* TEXT BLOCK
<<<<

William Faithorne, often "the Elder" (1616 – 13 May 1691), was an English painter and engraver.

==Life==
Faithorne was born in London and was apprenticed to William Peake. On the outbreak of the Civil War Faithorne accompanied his master into the king's service, and being made prisoner at Basing House, he was confined for some time to Aldersgate, where, however, he was permitted to follow his profession of engraver, and among other portraits did a small one of George Villiers, 1st Duke of Buckingham.

At the earnest solicitation of his friends Faithorne very soon regained his liberty, but only on condition of retiring to France, where he received instruction from Robert Nanteuil. He was permitted to return to England in about 1650, and took a shop near Temple Bar, where, besides his work as an engraver, he carried on a large business as a print-seller.

In 1680 Faithorne gave up his shop and retired to a house in Blackfriars, occupying himself chiefly in painting portraits from the life in crayons, although still occasionally
engaged in engraving. It is said that his life was shortened by the misfortunes and dissipation of his son William. He was buried in the church of St Ann Blackfriars on 13 May 1691.

==Work==
Faithorne is especially noted as a portrait engraver, his subjects including Sir Henry Spelman, Oliver Cromwell, Henry Somerset, Marquis of Worcester, John Milton, Queen Catherine, Prince Rupert of the Rhine, Cardinal Richelieu, Sir Thomas Fairfax, Thomas Hobbes, Richard Hooker, Robert Devereux, 2nd Earl of Essex, and Charles I. According to the Encyclopædia Britannica Eleventh Edition, his engravings were "remarkable for their combination of freedom and strength with softness and delicacy", adding that "his crayon paintings unite to these the additional quality of clear and brilliant colouring".

In 1658 Faithorne engraved a large map of London which had been drawn by the Somerset landowner Richard Newcourt. Printed on four sheets, it provides important evidence for the geography of the city before the Great Fire. In 1662 he issued a translation of Abraham Bosse's treatise, under the title of The art of graveing and etching, wherein is exprest the true way of graveing in copper. Also the manner and method of ... Callot and Mr. Bosse in their severall ways of etching.

>>>>

* TASK SET
• a. Repeat word for word the portion of the Faithorne biography from "In 1658 Faithorne" to "ways of etching.".
• b. According to the Faithorne biography, who instructed Faithorne while he was in France?
The records play no part in this work.

Records from a dataset
<<<<

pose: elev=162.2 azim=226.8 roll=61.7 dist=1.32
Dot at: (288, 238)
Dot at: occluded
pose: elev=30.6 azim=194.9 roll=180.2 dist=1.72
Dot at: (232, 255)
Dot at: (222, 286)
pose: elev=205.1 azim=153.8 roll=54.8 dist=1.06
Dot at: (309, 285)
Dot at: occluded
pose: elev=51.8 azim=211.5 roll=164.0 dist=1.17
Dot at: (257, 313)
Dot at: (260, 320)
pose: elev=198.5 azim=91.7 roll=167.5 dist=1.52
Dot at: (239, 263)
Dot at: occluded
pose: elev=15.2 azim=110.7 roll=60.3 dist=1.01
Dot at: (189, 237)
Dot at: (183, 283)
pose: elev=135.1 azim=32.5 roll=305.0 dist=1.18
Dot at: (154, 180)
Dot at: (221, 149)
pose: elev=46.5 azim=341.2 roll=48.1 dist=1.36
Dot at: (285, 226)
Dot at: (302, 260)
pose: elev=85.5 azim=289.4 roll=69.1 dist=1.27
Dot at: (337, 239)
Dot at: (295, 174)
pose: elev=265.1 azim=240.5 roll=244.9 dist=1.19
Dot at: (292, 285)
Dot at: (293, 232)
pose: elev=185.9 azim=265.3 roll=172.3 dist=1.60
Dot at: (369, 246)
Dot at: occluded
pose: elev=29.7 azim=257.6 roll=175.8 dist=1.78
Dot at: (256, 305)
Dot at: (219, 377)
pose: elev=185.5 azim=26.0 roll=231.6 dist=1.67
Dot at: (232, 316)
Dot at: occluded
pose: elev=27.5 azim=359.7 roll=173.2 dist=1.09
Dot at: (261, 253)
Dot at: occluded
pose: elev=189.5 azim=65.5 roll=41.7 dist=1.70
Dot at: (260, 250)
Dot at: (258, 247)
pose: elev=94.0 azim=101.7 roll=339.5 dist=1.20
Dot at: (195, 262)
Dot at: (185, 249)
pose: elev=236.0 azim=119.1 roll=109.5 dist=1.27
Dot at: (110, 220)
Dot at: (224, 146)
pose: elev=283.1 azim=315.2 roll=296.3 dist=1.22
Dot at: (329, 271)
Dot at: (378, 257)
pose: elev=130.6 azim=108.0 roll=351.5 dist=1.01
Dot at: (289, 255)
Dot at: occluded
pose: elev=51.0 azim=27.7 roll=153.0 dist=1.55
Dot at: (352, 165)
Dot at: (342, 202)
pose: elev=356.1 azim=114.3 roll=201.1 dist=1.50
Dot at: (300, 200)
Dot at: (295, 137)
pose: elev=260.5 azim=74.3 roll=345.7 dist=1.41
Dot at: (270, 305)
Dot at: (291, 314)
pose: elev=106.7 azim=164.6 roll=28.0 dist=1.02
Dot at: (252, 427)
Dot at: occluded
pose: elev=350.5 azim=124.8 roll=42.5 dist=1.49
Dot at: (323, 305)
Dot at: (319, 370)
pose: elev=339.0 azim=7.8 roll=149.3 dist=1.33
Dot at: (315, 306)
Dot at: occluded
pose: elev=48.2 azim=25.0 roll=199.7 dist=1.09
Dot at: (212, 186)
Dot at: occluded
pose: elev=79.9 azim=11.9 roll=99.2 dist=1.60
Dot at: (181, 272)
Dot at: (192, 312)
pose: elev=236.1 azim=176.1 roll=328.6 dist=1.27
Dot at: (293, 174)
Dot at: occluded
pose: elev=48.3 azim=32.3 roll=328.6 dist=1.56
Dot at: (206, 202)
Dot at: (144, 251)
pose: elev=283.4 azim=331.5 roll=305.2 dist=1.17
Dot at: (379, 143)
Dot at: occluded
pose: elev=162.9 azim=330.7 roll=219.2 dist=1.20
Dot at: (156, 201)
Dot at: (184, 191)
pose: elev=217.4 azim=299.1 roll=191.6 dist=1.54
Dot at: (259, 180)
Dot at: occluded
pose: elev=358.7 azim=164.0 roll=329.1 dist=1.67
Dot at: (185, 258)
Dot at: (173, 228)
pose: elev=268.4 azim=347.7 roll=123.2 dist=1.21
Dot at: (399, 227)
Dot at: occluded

>>>>

* LIST OF ANSWERS
• a.
In 1658 Faithorne engraved a large map of London which had been drawn by the Somerset landowner Richard Newcourt. Printed on four sheets, it provides important evidence for the geography of the city before the Great Fire. In 1662 he issued a translation of Abraham Bosse's treatise, under the title of The art of graveing and etching, wherein is exprest the true way of graveing in copper. Also the manner and method of ... Callot and Mr. Bosse in their severall ways of etching.

• b. Robert Nanteuil.